Work instructions:
A. From the article on sugary drinks in Baltimore, answer these:
(i) What position does Dr. Tammy Brady hold?
(ii) Where did the two bills die?
(iii) What would one of the bills have done about bottled water?
B. Could you continue the article on sugary drinks in Baltimore from where it stops?

Exercise passage:

━━━━━━━━━━

They’re a regular sight on the streets of Baltimore; morbidly obese teenagers sipping on some kind of sugary drink.  Medical professionals have said the more of those drinks they consume the more likely they are to have health problems, even while they’re young.

"I've seen my patients, who are eight years old and weigh 200 pounds," said Baltimore Health Commissioner Leana Wen, a trained emergency room physician.  She said she has also seen teens as young as 15 with high blood pressure and adult on-set diabetes.

Dr. Tammy Brady, an assistant professor of pediatrics at Johns Hopkins Hospital, helps young patients who have hypertension and obesity.

"It's been remarkable to see how much of that is likely contributing to their obesity and their inability to be successful in the heart healthy lifestyle I counsel them on," she said.

More exercise can help kids live a healthier lifestyle, doctors said, but cutting the sugary drinks out of their diets would go even farther toward reducing childhood obesity.

"We have to target the biggest problems and the lowest hanging fruit," said Wen, referring to sugary drinks.

Setting Public Policy to Guide Healthier Choices

Wen says educating people about the dangers sugary drinks can only go so far. Setting public policies to encourage healthier choices would go even farther, she argues.

Two bills aimed at that died in a House committee during the General Assembly session earlier this year.  One would have repealed the state tax on bottled water sales; the other would have required restaurants to serve drinks such as low-fat milk, 100 percent juice or water with kid’s meals rather than soda.

Wen is hoping the Baltimore City Council picks up the issue.

━━━━━━━━━━

Data to examine:
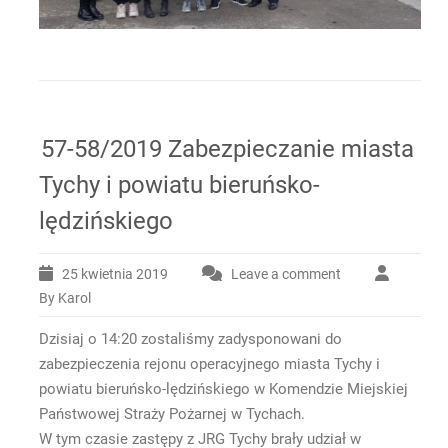
57-58/2019 Zabezpieczanie miasta
Tychy i powiatu bieruńsko-
lędzińskiego
25 kwietnia 2019
Leave a comment
By Karol
Dzisiaj o 14:20 zostaliśmy zadysponowani do
zabezpieczenia rejonu operacyjnego miasta Tychy i
powiatu bieruńsko-lędzińskiego w Komendzie Miejskiej
Państwowej Straży Pożarnej w Tychach.
W tym czasie zastępy z JRG Tychy brały udział w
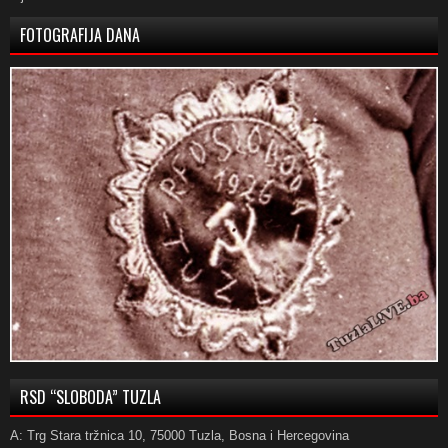
FOTOGRAFIJA DANA
RSD “SLOBODA” TUZLA
A: Trg Stara tržnica 10, 75000 Tuzla, Bosna i Hercegovina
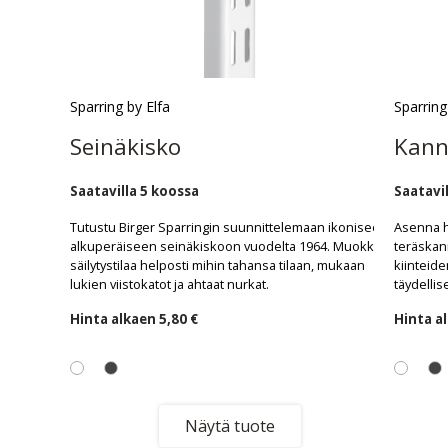
Sparring by Elfa
Sparring
Seinäkisko
Kanna
Saatavilla 5 koossa
Saatavil
Tutustu Birger Sparringin suunnittelemaan ikoniseen
Asenna hy
alkuperäiseen seinäkiskoon vuodelta 1964. Muokkaa
teräskan
säilytystilaa helposti mihin tahansa tilaan, mukaan
kiinteide
lukien viistokatot ja ahtaat nurkat.
täydellis
Hinta alkaen
5,80 €
Hinta a
Näytä tuote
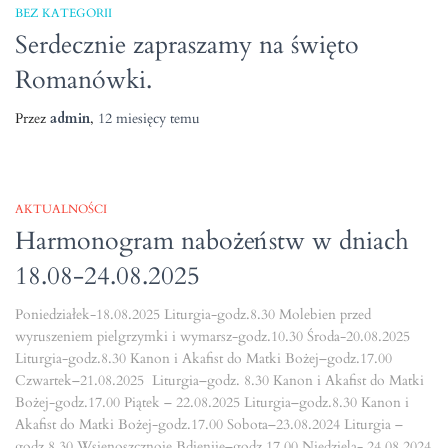
BEZ KATEGORII
Serdecznie zapraszamy na święto
Romanówki.
Przez
admin
,
12 miesięcy
temu
AKTUALNOŚCI
Harmonogram nabożeństw w dniach
18.08-24.08.2025
Poniedziałek-18.08.2025 Liturgia-godz.8.30 Molebien przed
wyruszeniem pielgrzymki i wymarsz-godz.10.30 Środa-20.08.2025
Liturgia-godz.8.30 Kanon i Akafist do Matki Bożej–godz.17.00
Czwartek–21.08.2025 Liturgia–godz. 8.30 Kanon i Akafist do Matki
Bożej-godz.17.00 Piątek – 22.08.2025 Liturgia–godz.8.30 Kanon i
Akafist do Matki Bożej-godz.17.00 Sobota–23.08.2024 Liturgia –
godz.8.30 Wsienoszcznoje Bdienije–godz.17.00 Niedziela- 24.08.2024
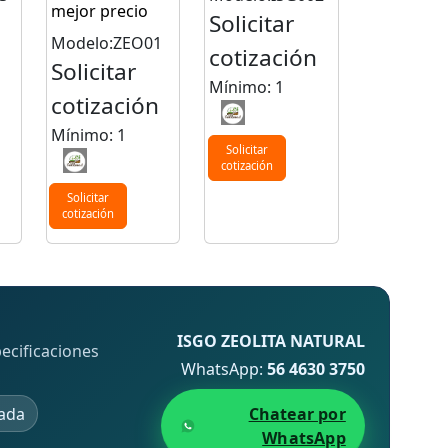
mejor precio
Solicitar
Modelo:ZEO01
n
cotización
Solicitar
Mínimo: 1
cotización
Mínimo: 1
Solicitar
cotización
Solicitar
cotización
ISGO ZEOLITA NATURAL
ecificaciones
WhatsApp:
56 4630 3750
ada
Chatear por
WhatsApp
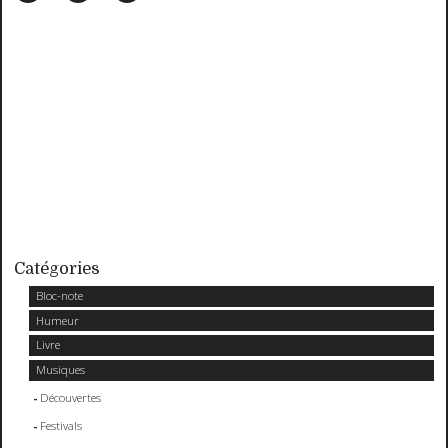
Catégories
Bloc-note
Humeur
Livre
Musiques
Découvertes
Festivals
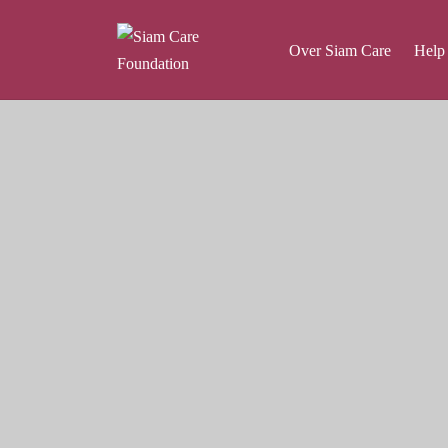
Over Siam Care
Help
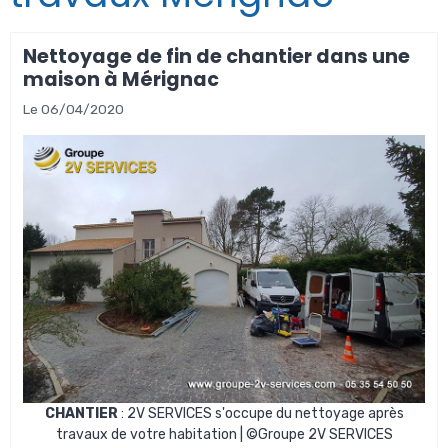
Nettoyage de fin de chantier dans une
maison à Mérignac
Le 06/04/2020
CHANTIER
: 2V SERVICES s'occupe du nettoyage après
travaux de votre habitation | ©Groupe 2V SERVICES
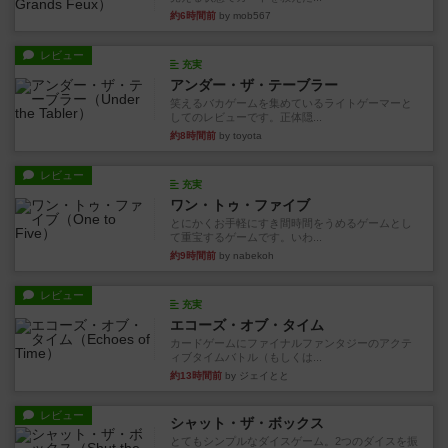
約6時間前
by mob567
レビュー
充実
アンダー・ザ・テーブラー
笑えるバカゲームを集めているライトゲーマーと
してのレビューです。正体隠...
約8時間前
by toyota
レビュー
充実
ワン・トゥ・ファイブ
とにかくお手軽にすき間時間をうめるゲームとし
て重宝するゲームです。いわ...
約9時間前
by nabekoh
レビュー
充実
エコーズ・オブ・タイム
カードゲームにファイナルファンタジーのアクテ
ィブタイムバトル（もしくは...
約13時間前
by ジェイとと
レビュー
シャット・ザ・ボックス
とてもシンプルなダイスゲーム。2つのダイスを振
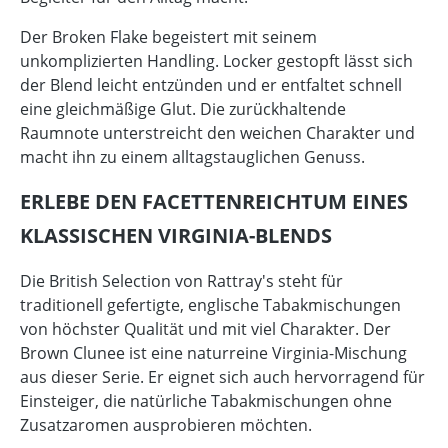
Der Broken Flake begeistert mit seinem
unkomplizierten Handling. Locker gestopft lässt sich
der Blend leicht entzünden und er entfaltet schnell
eine gleichmäßige Glut. Die zurückhaltende
Raumnote unterstreicht den weichen Charakter und
macht ihn zu einem alltagstauglichen Genuss.
ERLEBE DEN FACETTENREICHTUM EINES
KLASSISCHEN VIRGINIA-BLENDS
Die British Selection von Rattray's steht für
traditionell gefertigte, englische Tabakmischungen
von höchster Qualität und mit viel Charakter. Der
Brown Clunee ist eine naturreine Virginia-Mischung
aus dieser Serie. Er eignet sich auch hervorragend für
Einsteiger, die natürliche Tabakmischungen ohne
Zusatzaromen ausprobieren möchten.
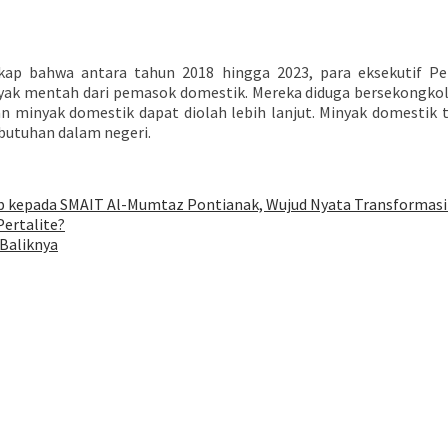
kap bahwa antara tahun 2018 hingga 2023, para eksekutif P
k mentah dari pemasok domestik. Mereka diduga bersekongkol 
an minyak domestik dapat diolah lebih lanjut. Minyak domestik
butuhan dalam negeri.
eb kepada SMAIT Al-Mumtaz Pontianak, Wujud Nyata Transformasi 
ertalite?
 Baliknya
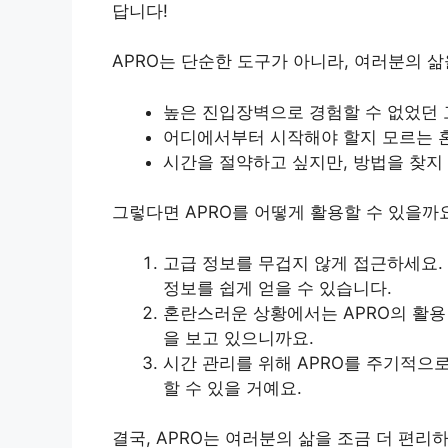
답니다!
APRO는 단순한 도구가 아니라, 여러분의 
높은 진입장벽으로 경험할 수 없었던 
어디에서부터 시작해야 할지 모르는 
시간을 절약하고 싶지만, 방법을 찾지
그렇다면 APRO를 어떻게 활용할 수 있을까
고급 정보를 무겁지 않게 접근하세요.
정보를 쉽게 얻을 수 있습니다.
혼란스러운 상황에서는 APRO의 활용
을 보고 있으니까요.
시간 관리를 위해 APRO를 주기적으로
할 수 있을 거예요.
결국, APRO는 여러분의 삶을 조금 더 편리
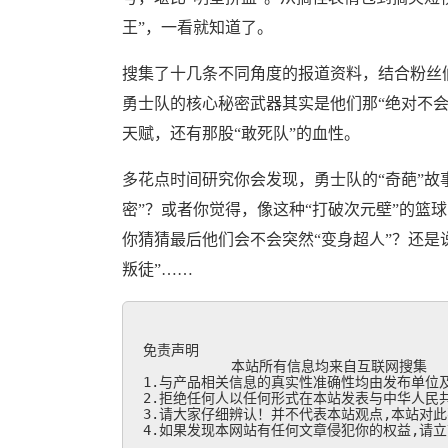
王”，一看就知道了。
搜集了十几条不同角度的报道资料，结合粉丝
勇士队的核心秘密武器其实是他们那“绝对不会
天赋，还有那股“敢死队”的血性。
多花点时间研究你会发现，勇士队的“奇葩”故
密”？或者你觉得，像这种“打破次元壁”的篮
你猜猜最后他们会不会突然“变身超人”？还是
叛徒”……
免责声明

           本站所有信息均来自互联网搜集

1.与产品相关信息的真实性准确性均由发布单位及
2.拒绝任何人以任何形式在本站发表与中华人民共
3.请大家仔细辨认！并不代表本站观点,本站对此
4.如果发现本网站有任何文章侵犯你的权益,请立刻联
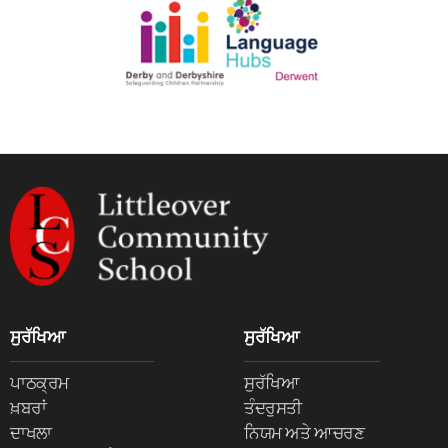
ਸੁਰੱਖਿਆ
ਸੁਰੱਖਿਆ
ਪਾਠਕ੍ਰਮ
ਸੁਰੱਖਿਆ
ਖ਼ਬਰਾਂ
ਤੰਦਰੁਸਤੀ
ਦਾਖਲਾ
ਨਿਯਮ ਅਤੇ ਆਚਰਣ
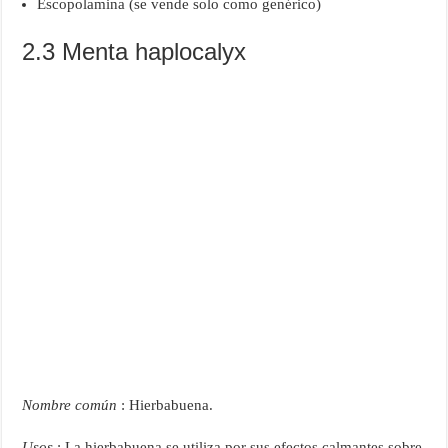
Escopolamina (se vende solo como genérico)
2.3 Menta haplocalyx
Nombre común
: Hierbabuena.
Usos
: La hierbabuena se utiliza por sus efectos calmantes sobre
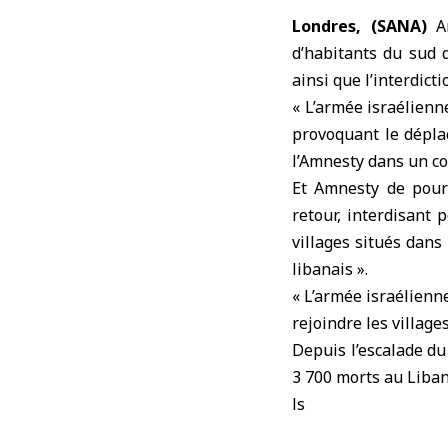
Londres, (SANA)
A
d’habitants du sud 
ainsi que l’interdict
«
L’armée israélienn
provoquant le dépla
l’Amnesty dans un c
Et Amnesty de pours
retour, interdisant
villages situés dans
libanais ».
« L’armée israélienne
rejoindre les village
Depuis l’escalade du
3 700 morts au Liban
ls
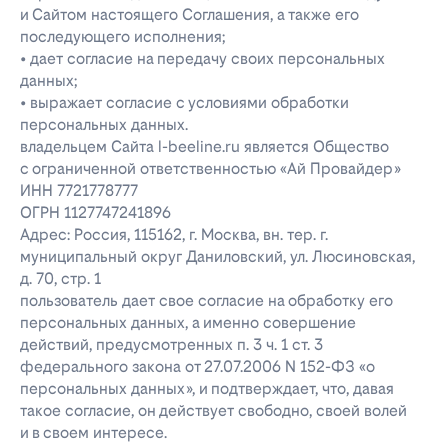
и Сайтом настоящего Соглашения, а также его
последующего исполнения;
• дает согласие на передачу своих персональных
данных;
• выражает согласие с условиями обработки
персональных данных.
владельцем Сайта l-beeline.ru является Общество
с ограниченной ответственностью «Ай Провайдер»
ИНН 7721778777
ОГРН 1127747241896
Адрес: Россия, 115162, г. Москва, вн. тер. г.
муниципальный округ Даниловский, ул. Люсиновская,
д. 70, стр. 1
пользователь дает свое согласие на обработку его
персональных данных, а именно совершение
действий, предусмотренных п. 3 ч. 1 ст. 3
федерального закона от 27.07.2006 N 152-ФЗ «о
персональных данных», и подтверждает, что, давая
такое согласие, он действует свободно, своей волей
и в своем интересе.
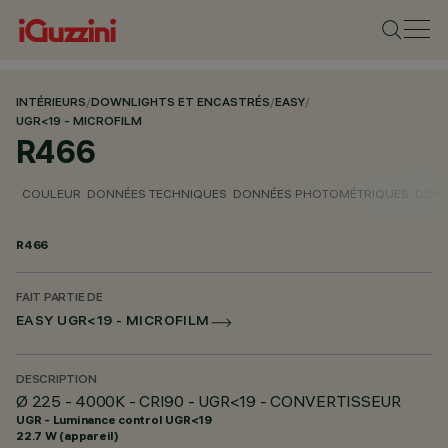
INTÉRIEURS
/
DOWNLIGHTS ET ENCASTRÉS
/
EASY
/
UGR<19 - MICROFILM
R466
COULEUR
DONNÉES TECHNIQUES
DONNÉES PHOTOMÉTRIQUES
DONN
R466
FAIT PARTIE DE
EASY UGR<19 - MICROFILM
DESCRIPTION
Ø 225 - 4000K - CRI90 - UGR<19 - CONVERTISSEUR
UGR - Luminance control UGR<19
22.7 W (appareil)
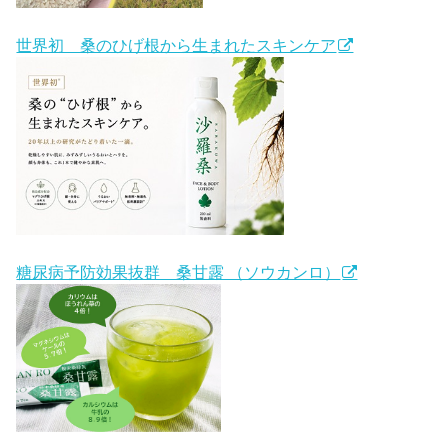
世界初 桑のひげ根から生まれたスキンケア
糖尿病予防効果抜群 桑甘露 （ソウカンロ）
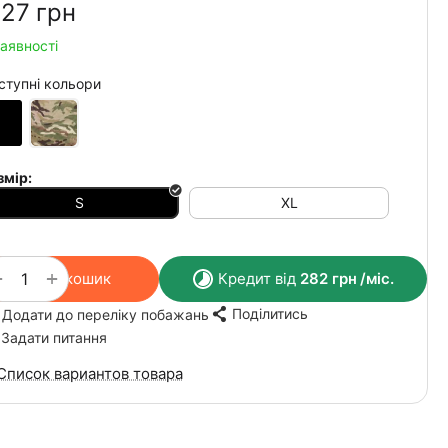
127‍
грн
наявності
ступні кольори
змір:
S
XL
+
−
У кошик
Кредит від
282
грн
/міс.
Поділитись
Додати до переліку побажань
Задати питання
Список вариантов товара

━━━━━━━━━━

Answers:
A.
(i) She is an assistant professor of pediatrics at Johns Hopkins Hospital.
(ii) They died in a House committee during the General Assembly session earlier this year.
(iii) It would have repealed the state tax on bottled water sales.

B.
"Certainly I would encourage city council to look into legislation to sugar sweetened beverages in a variety of city-owned places," she said, "I would also encourage city council to make the default drink in kids meals to be something other than sugar-sweetened beverages."

Corner stores with sugary beverages are plentiful in the city while grocery stores that sell healthier options are not.  A number of neighborhoods are in food deserts, meaning there is no access to a grocery store within walking distance. 

Councilman Nick Mosby says leaders must come up with creative ways to incentivize businesses to serve food deserts and provide healthier options.

"It's really just trying to get the leadership to connect the right dots and provide real access to quality foods," Mosby said.

He added that the only access to fresh produce in food deserts likely comes from the city’s Arabbers, who sell fruits and vegetables from horse-drawn carts.

In the meantime, Sugar Free Kids Maryland, which backed the General Assembly bills, will continue to educate the public on why cutting the number of sugary drinks kids consume is important.

They haven’t decided whether they will try again to push for healthier kid options when the General Assembly returns in January.